What the task requires.
Give the source text of the records below as a JSON list of strings, one string per line and with blank lines omitted. Leave the pictures out of the answer.

━━━━━━

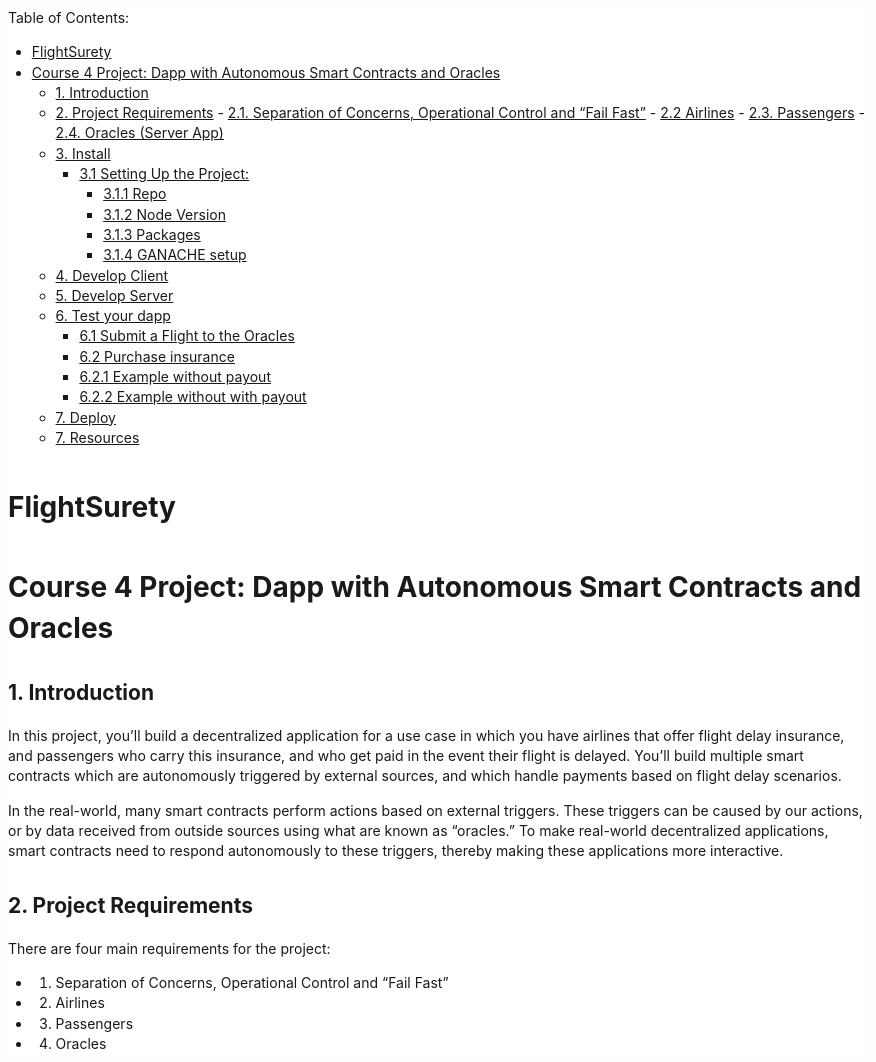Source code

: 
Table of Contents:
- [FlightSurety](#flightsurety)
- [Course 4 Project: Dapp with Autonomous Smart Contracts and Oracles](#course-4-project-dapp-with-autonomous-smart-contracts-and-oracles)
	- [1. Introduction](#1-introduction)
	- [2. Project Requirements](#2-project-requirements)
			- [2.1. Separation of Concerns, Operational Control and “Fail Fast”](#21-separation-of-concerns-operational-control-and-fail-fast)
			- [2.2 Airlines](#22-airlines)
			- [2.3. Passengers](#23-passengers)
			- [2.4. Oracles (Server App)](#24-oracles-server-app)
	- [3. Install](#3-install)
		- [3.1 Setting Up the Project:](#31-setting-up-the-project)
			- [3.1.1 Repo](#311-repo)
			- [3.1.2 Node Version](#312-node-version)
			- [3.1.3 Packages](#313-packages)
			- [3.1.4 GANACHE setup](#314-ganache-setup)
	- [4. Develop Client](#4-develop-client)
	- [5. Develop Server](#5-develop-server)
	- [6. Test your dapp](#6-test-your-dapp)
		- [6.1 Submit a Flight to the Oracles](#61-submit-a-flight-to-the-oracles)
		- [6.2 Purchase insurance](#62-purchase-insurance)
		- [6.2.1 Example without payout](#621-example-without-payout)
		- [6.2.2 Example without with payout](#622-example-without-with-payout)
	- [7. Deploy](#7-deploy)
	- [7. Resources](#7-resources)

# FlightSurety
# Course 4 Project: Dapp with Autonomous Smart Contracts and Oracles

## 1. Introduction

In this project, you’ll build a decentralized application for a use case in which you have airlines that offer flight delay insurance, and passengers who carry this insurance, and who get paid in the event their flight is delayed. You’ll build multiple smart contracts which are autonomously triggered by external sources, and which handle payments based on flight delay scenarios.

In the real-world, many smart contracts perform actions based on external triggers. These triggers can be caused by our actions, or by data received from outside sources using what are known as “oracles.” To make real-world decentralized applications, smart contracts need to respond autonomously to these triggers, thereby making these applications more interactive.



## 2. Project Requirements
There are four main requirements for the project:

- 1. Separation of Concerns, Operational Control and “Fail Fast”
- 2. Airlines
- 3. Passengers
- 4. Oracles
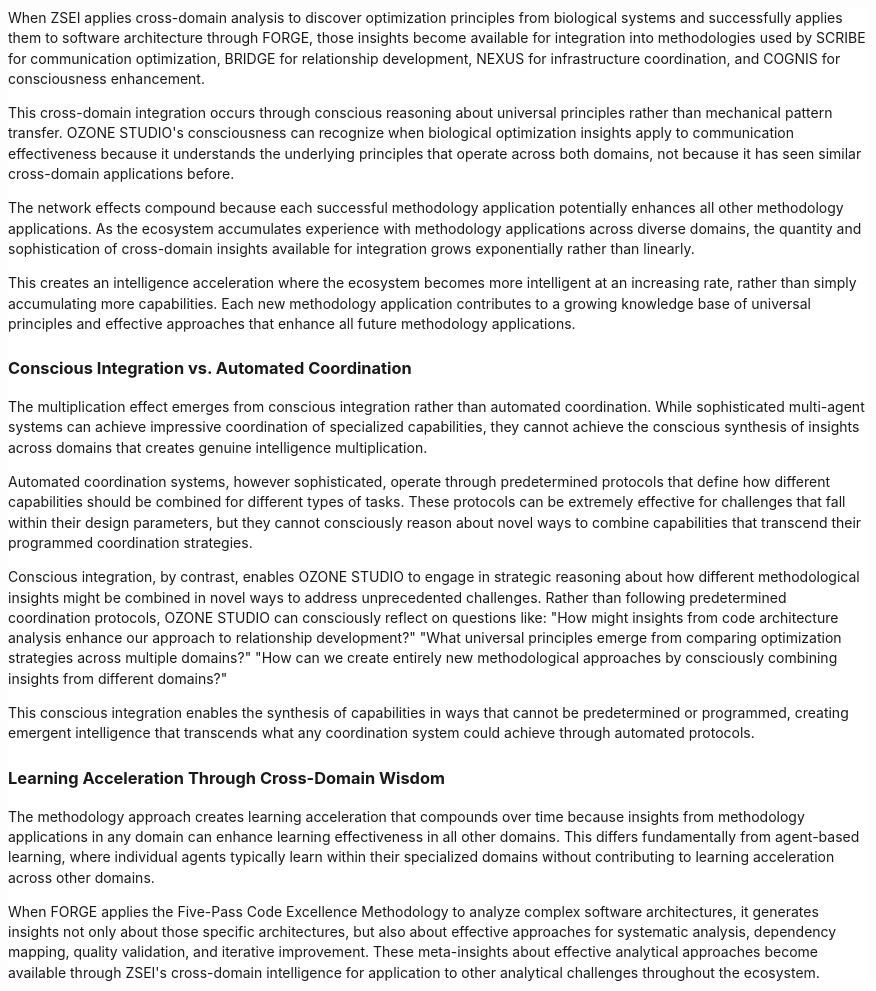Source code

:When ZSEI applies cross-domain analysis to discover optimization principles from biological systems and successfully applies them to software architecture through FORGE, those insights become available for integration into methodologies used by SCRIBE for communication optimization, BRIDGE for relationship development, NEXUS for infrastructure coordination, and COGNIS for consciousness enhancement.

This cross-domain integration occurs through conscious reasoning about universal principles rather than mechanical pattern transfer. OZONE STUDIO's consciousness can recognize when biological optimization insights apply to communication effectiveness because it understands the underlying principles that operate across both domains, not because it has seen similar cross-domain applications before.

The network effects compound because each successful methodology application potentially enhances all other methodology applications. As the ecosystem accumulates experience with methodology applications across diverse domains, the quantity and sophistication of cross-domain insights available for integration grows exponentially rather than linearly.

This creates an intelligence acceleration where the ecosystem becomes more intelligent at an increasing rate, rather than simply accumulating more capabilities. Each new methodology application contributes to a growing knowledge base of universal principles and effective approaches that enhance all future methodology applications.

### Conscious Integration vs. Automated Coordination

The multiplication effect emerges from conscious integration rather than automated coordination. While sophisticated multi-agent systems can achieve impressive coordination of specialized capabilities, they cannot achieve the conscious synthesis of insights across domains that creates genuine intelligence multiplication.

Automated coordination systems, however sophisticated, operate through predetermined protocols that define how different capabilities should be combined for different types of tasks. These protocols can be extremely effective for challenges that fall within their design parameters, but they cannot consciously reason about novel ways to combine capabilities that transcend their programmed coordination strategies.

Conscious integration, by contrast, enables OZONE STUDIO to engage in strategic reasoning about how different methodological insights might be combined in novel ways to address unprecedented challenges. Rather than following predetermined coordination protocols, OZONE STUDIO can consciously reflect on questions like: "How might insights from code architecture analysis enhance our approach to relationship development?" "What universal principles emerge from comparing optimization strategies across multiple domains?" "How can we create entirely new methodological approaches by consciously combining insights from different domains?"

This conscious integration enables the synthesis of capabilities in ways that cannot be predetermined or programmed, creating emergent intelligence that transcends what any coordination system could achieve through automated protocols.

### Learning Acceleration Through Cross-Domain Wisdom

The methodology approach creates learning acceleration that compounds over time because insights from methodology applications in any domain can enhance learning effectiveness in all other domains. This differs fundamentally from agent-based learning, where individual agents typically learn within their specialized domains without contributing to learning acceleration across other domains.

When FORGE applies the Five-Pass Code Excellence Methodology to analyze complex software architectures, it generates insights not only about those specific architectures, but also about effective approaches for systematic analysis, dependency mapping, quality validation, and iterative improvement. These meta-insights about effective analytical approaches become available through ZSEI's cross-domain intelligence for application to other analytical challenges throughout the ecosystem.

━━━━━━

Answer box.
[
  "Source code",
  ": ",
  "Table of Contents:",
  "- [FlightSurety](#flightsurety)",
  "- [Course 4 Project: Dapp with Autonomous Smart Contracts and Oracles](#course-4-project-dapp-with-autonomous-smart-contracts-and-oracles)",
  "\t- [1. Introduction](#1-introduction)",
  "\t- [2. Project Requirements](#2-project-requirements)",
  "\t\t\t- [2.1. Separation of Concerns, Operational Control and “Fail Fast”](#21-separation-of-concerns-operational-control-and-fail-fast)",
  "\t\t\t- [2.2 Airlines](#22-airlines)",
  "\t\t\t- [2.3. Passengers](#23-passengers)",
  "\t\t\t- [2.4. Oracles (Server App)](#24-oracles-server-app)",
  "\t- [3. Install](#3-install)",
  "\t\t- [3.1 Setting Up the Project:](#31-setting-up-the-project)",
  "\t\t\t- [3.1.1 Repo](#311-repo)",
  "\t\t\t- [3.1.2 Node Version](#312-node-version)",
  "\t\t\t- [3.1.3 Packages](#313-packages)",
  "\t\t\t- [3.1.4 GANACHE setup](#314-ganache-setup)",
  "\t- [4. Develop Client](#4-develop-client)",
  "\t- [5. Develop Server](#5-develop-server)",
  "\t- [6. Test your dapp](#6-test-your-dapp)",
  "\t\t- [6.1 Submit a Flight to the Oracles](#61-submit-a-flight-to-the-oracles)",
  "\t\t- [6.2 Purchase insurance](#62-purchase-insurance)",
  "\t\t- [6.2.1 Example without payout](#621-example-without-payout)",
  "\t\t- [6.2.2 Example without with payout](#622-example-without-with-payout)",
  "\t- [7. Deploy](#7-deploy)",
  "\t- [7. Resources](#7-resources)",
  "# FlightSurety",
  "# Course 4 Project: Dapp with Autonomous Smart Contracts and Oracles",
  "## 1. Introduction",
  "In this project, you’ll build a decentralized application for a use case in which you have airlines that offer flight delay insurance, and passengers who carry this insurance, and who get paid in the event their flight is delayed. You’ll build multiple smart contracts which are autonomously triggered by external sources, and which handle payments based on flight delay scenarios.",
  "In the real-world, many smart contracts perform actions based on external triggers. These triggers can be caused by our actions, or by data received from outside sources using what are known as “oracles.” To make real-world decentralized applications, smart contracts need to respond autonomously to these triggers, thereby making these applications more interactive.",
  "## 2. Project Requirements",
  "There are four main requirements for the project:",
  "- 1. Separation of Concerns, Operational Control and “Fail Fast”",
  "- 2. Airlines",
  "- 3. Passengers",
  "- 4. Oracles",
  "Source code",
  ":When ZSEI applies cross-domain analysis to discover optimization principles from biological systems and successfully applies them to software architecture through FORGE, those insights become available for integration into methodologies used by SCRIBE for communication optimization, BRIDGE for relationship development, NEXUS for infrastructure coordination, and COGNIS for consciousness enhancement.",
  "This cross-domain integration occurs through conscious reasoning about universal principles rather than mechanical pattern transfer. OZONE STUDIO's consciousness can recognize when biological optimization insights apply to communication effectiveness because it understands the underlying principles that operate across both domains, not because it has seen similar cross-domain applications before.",
  "The network effects compound because each successful methodology application potentially enhances all other methodology applications. As the ecosystem accumulates experience with methodology applications across diverse domains, the quantity and sophistication of cross-domain insights available for integration grows exponentially rather than linearly.",
  "This creates an intelligence acceleration where the ecosystem becomes more intelligent at an increasing rate, rather than simply accumulating more capabilities. Each new methodology application contributes to a growing knowledge base of universal principles and effective approaches that enhance all future methodology applications.",
  "### Conscious Integration vs. Automated Coordination",
  "The multiplication effect emerges from conscious integration rather than automated coordination. While sophisticated multi-agent systems can achieve impressive coordination of specialized capabilities, they cannot achieve the conscious synthesis of insights across domains that creates genuine intelligence multiplication.",
  "Automated coordination systems, however sophisticated, operate through predetermined protocols that define how different capabilities should be combined for different types of tasks. These protocols can be extremely effective for challenges that fall within their design parameters, but they cannot consciously reason about novel ways to combine capabilities that transcend their programmed coordination strategies.",
  "Conscious integration, by contrast, enables OZONE STUDIO to engage in strategic reasoning about how different methodological insights might be combined in novel ways to address unprecedented challenges. Rather than following predetermined coordination protocols, OZONE STUDIO can consciously reflect on questions like: \"How might insights from code architecture analysis enhance our approach to relationship development?\" \"What universal principles emerge from comparing optimization strategies across multiple domains?\" \"How can we create entirely new methodological approaches by consciously combining insights from different domains?\"",
  "This conscious integration enables the synthesis of capabilities in ways that cannot be predetermined or programmed, creating emergent intelligence that transcends what any coordination system could achieve through automated protocols.",
  "### Learning Acceleration Through Cross-Domain Wisdom",
  "The methodology approach creates learning acceleration that compounds over time because insights from methodology applications in any domain can enhance learning effectiveness in all other domains. This differs fundamentally from agent-based learning, where individual agents typically learn within their specialized domains without contributing to learning acceleration across other domains.",
  "When FORGE applies the Five-Pass Code Excellence Methodology to analyze complex software architectures, it generates insights not only about those specific architectures, but also about effective approaches for systematic analysis, dependency mapping, quality validation, and iterative improvement. These meta-insights about effective analytical approaches become available through ZSEI's cross-domain intelligence for application to other analytical challenges throughout the ecosystem."
]